Shrugging off bad inflation data and lingering tariff concerns, investors ended the week on a positive note.

MANHATTAN (CN) — Wall Street has managed to pull out another winning week despite some shocking inflation data.

On Wednesday, investors were shocked by a 0.5% price increase in the Bureau of Labor Statistics’ consumer price index for January. The only sector with a monthly drop in prices was apparel, which decreased by 1.4%.

Markets declined after the report, and did so again after a report showing a decline on retail sales. And yet by Friday’s closing bell, the S&P 500 had set a new record, picking up 89 points. The Dow Jones Industrial Average gained 202 points for the week, while the Nasdaq finished up 503 points.

Some say the jump in inflation could be due to rising gasoline prices and the avian flu’s impact on egg prices. But the fact that core inflation — which discounts both energy and food — has been stuck at higher than 3% for the past six months poses a problem for the Federal Reserve.

“Houston, we have a problem,” Chris Zaccarelli, chief investment officer at Northlight Asset Management, said on Wednesday. He noted that all inflation metrics jumped in this latest report and that year-over-year headline inflation is at 3%, well above the Fed’s 2% annualized target.

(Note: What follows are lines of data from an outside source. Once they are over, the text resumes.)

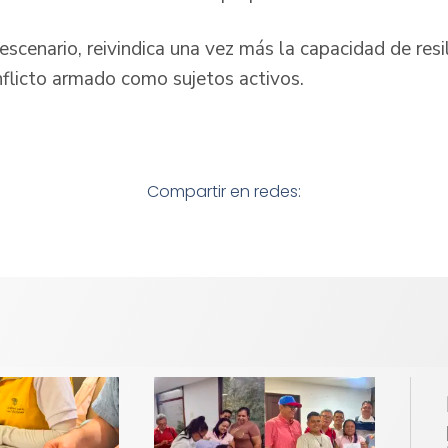
 escenario, reivindica una vez más la capacidad de resi
nflicto armado como sujetos activos.
Compartir en redes: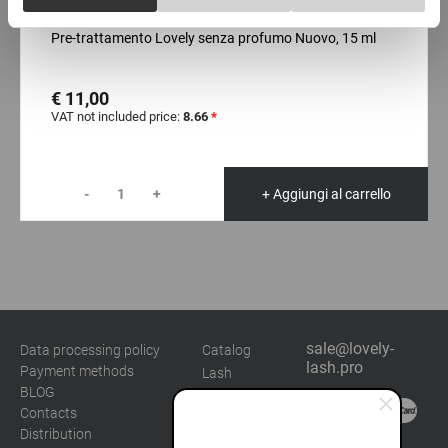
Necessary
Selection
IN MAGAZZINO: più di 100 pezzi
Pre-trattamento Lovely senza profumo Nuovo, 15 ml
Preferences
€ 11,00
VAT not included price:
8.66
*
Statistics
Marketing
-
+
+ Aggiungi al carrello
sale@lovely-
Data processing policy
Catalog
lash.pro
Payment methods
Lash
BLOG
Brow
Contacts
Distribution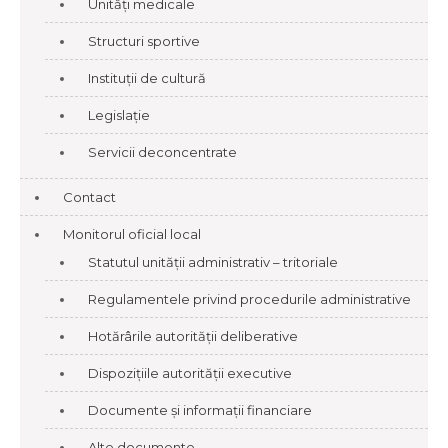
Unități medicale
Structuri sportive
Instituții de cultură
Legislație
Servicii deconcentrate
Contact
Monitorul oficial local
Statutul unității administrativ – tritoriale
Regulamentele privind procedurile administrative
Hotărârile autorității deliberative
Dispozițiile autorității executive
Documente și informații financiare
Alte documente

“Not only will this create tremendous psychological damage to investors, but the market will likely have a negative knee-jerk reaction to the increasing risks of higher-for-longer or even higher-from-here,” Zaccarelli said.

Fortunately, a day later the producer price index came in lower than the CPI, increasing by just 0.4% last month. That’s still higher than the 0.3% consensus forecast but not as much of a jump as the CPI, which gave investors some relief.

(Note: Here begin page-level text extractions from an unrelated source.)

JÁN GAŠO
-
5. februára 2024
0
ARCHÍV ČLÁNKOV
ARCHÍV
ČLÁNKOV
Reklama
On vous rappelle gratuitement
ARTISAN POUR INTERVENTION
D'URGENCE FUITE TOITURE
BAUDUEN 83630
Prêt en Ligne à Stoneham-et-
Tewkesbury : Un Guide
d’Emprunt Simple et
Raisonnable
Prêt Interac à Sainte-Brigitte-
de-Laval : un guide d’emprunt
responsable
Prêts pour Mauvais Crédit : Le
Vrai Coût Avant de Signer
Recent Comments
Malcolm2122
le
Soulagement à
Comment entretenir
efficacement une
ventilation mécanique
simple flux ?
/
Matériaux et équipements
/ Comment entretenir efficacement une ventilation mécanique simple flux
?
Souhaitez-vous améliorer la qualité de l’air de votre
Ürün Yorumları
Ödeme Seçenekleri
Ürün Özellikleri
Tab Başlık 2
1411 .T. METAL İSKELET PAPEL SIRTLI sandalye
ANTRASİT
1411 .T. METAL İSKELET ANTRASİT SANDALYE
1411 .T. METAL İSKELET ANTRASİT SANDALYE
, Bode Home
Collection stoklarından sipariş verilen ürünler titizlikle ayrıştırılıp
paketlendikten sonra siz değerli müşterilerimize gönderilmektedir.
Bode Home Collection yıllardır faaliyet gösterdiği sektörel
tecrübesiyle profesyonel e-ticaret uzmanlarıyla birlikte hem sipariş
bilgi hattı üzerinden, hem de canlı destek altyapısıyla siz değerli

The biggest increases, once again, were driven by energy prices, as goods inflation rose by 0.6% and food prices gained 1.1%. Services prices were in line with expectations, increasing 0.3% in January.

The Fed currently has no plans to change the 4.25% to 4.5% federal funds interest rate. If prices continue to rise, it could put pressure on the central bank to keep rates steady until the end of the year — or worse, raise them again.

Fed Chair Jerome Powell testified before Congress this week, telling lawmakers the economy remains strong and that monetary policy will remain less restrictive. “[W]e do not need to be in a hurry to adjust our policy stance,” Powell said. “We now that reducing policy restraint too fast or too much could hinder progress on inflation.”

Investors also were dismayed this week by a weak retail sales report by the U.S. Census Bureau, which showed a 0.9% drop in consumer spending last month.

The total was well below analysts’ consensus forecast of a 0.1% decline in sales. Most experts say a post-holiday slump, the wildfires in California and a cold winter are likely to blame.

Optimism among small businesses also dipped this week, according to the National Federation of Independent Business. The group’s monthly optimism index fell 2.3 points, though the index remains above the 51-year average.

More troubling is the NFIB’s January “uncertainty index." Following declines for December and November, it increased 14 points to reach the third-highest record.